- _SOURCE_:
● ● ● ● ● ● ●

Commissioner Of Income-Tax vs West Bengal State Electricity Board ... on 5 August, 1986

Equivalent citations: [1987]166ITR507(CAL)

JUDGMENT

 

 Dipak Kumar Sen, J. 
 

1. K. Okumo, the assessee, a Japanese national who was an engineer in the employment of Fuji Electric Co. Ltd. of Japan, came to India initially on February 13, 1971, to supervise an electricity project at Jaldhaka in West Bengal set up by the West Bengal State Electricity Board, hereafter referred to as the Board. He left India on September 13, 1971. The assessee again came to India on May 30, 1972, for work in the same project and finally left India on November 4, 1972. The Government of India approved the services of the assessee for the purpose of exemption from income-tax under Section 10(6)(vii) of the Income-tax Act, 1961.

● ● ● ● ● ● ●

- _DATA RECORDS_:
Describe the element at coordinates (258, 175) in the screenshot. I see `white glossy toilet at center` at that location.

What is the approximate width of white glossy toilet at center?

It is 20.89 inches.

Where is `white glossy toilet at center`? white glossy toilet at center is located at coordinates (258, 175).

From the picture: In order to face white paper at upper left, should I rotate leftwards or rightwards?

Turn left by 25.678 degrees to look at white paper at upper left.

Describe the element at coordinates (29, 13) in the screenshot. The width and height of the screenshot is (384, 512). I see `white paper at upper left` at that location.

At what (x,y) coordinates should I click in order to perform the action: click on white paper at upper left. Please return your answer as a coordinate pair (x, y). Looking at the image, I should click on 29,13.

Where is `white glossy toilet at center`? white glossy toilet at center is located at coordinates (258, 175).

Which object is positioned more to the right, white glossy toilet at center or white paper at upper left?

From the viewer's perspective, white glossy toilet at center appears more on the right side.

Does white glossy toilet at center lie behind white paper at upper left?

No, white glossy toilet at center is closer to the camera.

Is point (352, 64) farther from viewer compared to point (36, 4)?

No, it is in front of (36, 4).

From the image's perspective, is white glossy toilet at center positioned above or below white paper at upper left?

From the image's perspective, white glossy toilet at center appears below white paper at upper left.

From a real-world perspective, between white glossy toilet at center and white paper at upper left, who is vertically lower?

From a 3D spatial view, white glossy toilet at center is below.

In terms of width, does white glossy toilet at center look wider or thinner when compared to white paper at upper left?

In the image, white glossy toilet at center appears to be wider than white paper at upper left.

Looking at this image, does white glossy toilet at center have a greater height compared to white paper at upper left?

● ● ● ● ● ● ●

- _EXERCISE INSTRUCTIONS_:
a) According to the income-tax judgment, on what date did the assessee first come to India?
b) From the records, give as a JSON list of strings, one per line with blank lines left out, the lines starting with the line that contains "From the picture: In" and going on through the line that contains "Which object is".

- _IN RESPONSE_:
a) February 13, 1971.

b)
[
  "From the picture: In order to face white paper at upper left, should I rotate leftwards or rightwards?",
  "Turn left by 25.678 degrees to look at white paper at upper left.",
  "Describe the element at coordinates (29, 13) in the screenshot. The width and height of the screenshot is (384, 512). I see `white paper at upper left` at that location.",
  "At what (x,y) coordinates should I click in order to perform the action: click on white paper at upper left. Please return your answer as a coordinate pair (x, y). Looking at the image, I should click on 29,13.",
  "Where is `white glossy toilet at center`? white glossy toilet at center is located at coordinates (258, 175).",
  "Which object is positioned more to the right, white glossy toilet at center or white paper at upper left?"
]